The task: Every line from the line containing "Lorem ipsum dolor" to the end of the data must appear in the answer exactly as it appears there, and nothing else.

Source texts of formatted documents
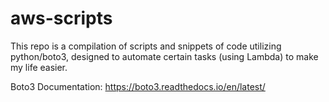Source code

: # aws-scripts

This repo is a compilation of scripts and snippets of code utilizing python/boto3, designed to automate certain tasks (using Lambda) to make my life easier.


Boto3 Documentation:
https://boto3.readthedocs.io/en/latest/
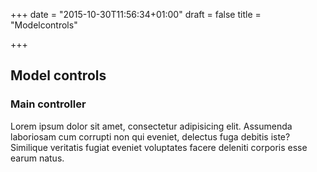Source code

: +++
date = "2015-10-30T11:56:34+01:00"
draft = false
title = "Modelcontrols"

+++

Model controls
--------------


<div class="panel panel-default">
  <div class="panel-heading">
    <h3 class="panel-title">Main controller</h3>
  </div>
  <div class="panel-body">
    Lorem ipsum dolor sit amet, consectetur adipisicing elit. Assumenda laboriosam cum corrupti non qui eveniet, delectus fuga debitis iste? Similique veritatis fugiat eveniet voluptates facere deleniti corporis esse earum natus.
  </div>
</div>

Solution below:
    Lorem ipsum dolor sit amet, consectetur adipisicing elit. Assumenda laboriosam cum corrupti non qui eveniet, delectus fuga debitis iste? Similique veritatis fugiat eveniet voluptates facere deleniti corporis esse earum natus.
  </div>
</div>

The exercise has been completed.